Outside the realm of food, plant cell culture is also making inroads into material production. Pioneering efforts in in-vitro cotton production, for instance, are opening new avenues for sustainable textile manufacturing. Similarly, advances in the production of high-end tropical wood materials through cell culture are demonstrating the technology’s potential to replace or complement traditional sources. These developments point to a future where plant cell culture could play a pivotal role in reducing our reliance on environmentally sensitive agricultural practices.

Driving down costs: two transformative trends

Aside from ecological pressure, two major trends are transforming the potential of microbotanics.

1. Low-Tech Bioreactor Systems:

The initial generation of plant cell culture operations relied on sophisticated bioreactor designs adapted from the biomedical industry. While these systems provided excellent control over the culture environment, they were often complex and costly to scale. Today, companies are increasingly adopting simplified, low-tech bioreactor designs that are both cost-effective and highly scalable. These new systems should provide sufficient control over cultivation conditions without the overhead associated with high-end equipment, thereby democratising access to plant cell culture technology for a broader range of enterprises.

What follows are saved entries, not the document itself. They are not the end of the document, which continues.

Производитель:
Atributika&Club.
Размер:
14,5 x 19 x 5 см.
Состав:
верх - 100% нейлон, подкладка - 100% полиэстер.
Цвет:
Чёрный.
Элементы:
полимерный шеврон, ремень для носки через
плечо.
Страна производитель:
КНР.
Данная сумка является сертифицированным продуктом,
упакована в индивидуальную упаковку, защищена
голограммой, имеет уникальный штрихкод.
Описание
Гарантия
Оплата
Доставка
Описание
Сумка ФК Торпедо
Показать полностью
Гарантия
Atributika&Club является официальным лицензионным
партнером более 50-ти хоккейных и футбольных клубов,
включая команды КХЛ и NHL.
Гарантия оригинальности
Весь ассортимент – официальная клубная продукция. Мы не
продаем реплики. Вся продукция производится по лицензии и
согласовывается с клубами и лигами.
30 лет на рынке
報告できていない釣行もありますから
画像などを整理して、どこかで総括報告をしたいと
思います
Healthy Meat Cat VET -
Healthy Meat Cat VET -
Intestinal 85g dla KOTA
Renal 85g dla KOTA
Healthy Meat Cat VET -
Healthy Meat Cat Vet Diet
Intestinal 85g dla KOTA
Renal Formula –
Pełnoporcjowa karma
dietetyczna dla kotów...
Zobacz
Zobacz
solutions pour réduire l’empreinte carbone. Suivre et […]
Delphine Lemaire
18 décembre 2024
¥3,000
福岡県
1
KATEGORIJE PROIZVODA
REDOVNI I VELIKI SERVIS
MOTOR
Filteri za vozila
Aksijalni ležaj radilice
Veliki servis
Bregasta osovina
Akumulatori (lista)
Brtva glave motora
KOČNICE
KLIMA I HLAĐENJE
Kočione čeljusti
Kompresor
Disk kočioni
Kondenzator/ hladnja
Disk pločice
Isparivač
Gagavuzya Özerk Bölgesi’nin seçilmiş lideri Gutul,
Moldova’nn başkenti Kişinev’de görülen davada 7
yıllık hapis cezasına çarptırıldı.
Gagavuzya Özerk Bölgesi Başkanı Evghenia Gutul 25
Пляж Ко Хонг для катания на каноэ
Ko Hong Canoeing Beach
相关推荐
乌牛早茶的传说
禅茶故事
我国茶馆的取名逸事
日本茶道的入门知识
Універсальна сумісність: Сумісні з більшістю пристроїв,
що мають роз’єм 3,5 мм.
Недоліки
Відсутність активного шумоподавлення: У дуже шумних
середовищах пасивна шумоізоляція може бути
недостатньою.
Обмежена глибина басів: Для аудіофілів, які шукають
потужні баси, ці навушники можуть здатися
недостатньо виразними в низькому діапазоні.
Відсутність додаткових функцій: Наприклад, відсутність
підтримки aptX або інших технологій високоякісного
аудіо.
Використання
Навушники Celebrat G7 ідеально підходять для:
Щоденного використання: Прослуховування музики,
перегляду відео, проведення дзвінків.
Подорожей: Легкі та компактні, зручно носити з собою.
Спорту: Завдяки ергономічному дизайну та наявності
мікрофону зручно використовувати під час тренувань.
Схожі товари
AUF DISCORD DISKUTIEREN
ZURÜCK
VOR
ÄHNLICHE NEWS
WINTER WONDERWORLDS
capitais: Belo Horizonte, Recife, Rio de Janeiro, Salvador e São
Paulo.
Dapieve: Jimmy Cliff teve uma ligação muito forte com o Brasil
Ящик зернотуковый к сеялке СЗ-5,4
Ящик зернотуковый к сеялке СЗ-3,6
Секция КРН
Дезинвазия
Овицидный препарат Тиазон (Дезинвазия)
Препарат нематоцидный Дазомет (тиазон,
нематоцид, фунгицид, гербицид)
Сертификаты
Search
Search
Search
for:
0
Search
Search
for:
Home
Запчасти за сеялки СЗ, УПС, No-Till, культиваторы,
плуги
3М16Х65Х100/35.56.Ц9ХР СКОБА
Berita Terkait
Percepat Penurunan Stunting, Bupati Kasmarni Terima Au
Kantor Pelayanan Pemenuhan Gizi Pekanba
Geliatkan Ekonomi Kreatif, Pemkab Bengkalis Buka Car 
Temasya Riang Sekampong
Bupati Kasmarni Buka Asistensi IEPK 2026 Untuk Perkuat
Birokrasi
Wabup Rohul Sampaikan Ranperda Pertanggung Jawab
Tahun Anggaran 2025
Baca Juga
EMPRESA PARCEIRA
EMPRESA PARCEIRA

2. Advances in Molecular Biology and Multi-Omics Technologies:

Parallel to improvements in bioreactor design, there has been a rapid expansion in our understanding of plant molecular biology. Innovations in genomics, proteomics, metabolomics and AI are now being integrated into plant cell culture processes. This enhanced understanding allows researchers and engineers to optimise cell lines for improved yield, cell density, genetic stability and target product synthesis. By fine-tuning the genetic and metabolic pathways within plant cells, production processes can achieve higher efficiency and consistency, making plant cell culture an increasingly competitive alternative to traditional farming methods.

Together, these trends are not only driving down production costs but are also enabling the scaling up of plant cell culture operations, which is essential for their broader adoption in both food and materials industries.

Collaboration: the key to long-term success

Despite these promising developments, I believe the future success of plant cell culture technology depends on a collaborative approach. The complex science of plant cell biology and the engineering challenges of bioreactor design require the collective expertise of researchers, engineers and industry stakeholders. No single entity can address all the challenges in isolation. Sharing research, best practices and technological innovations is critical for overcoming obstacles, such as scale-up issues, genetic stability and cost efficiency.

The Plant Cell Institute facilitates this kind of knowledge sharing. It brings together experts from academia and industry to collaborate on innovative solutions that address both current challenges and future opportunities. Their online communications and monthly community calls help to drive collective progress, ensuring that advancements in plant cell culture technology benefit the entire sector and contribute to global food security and sustainability.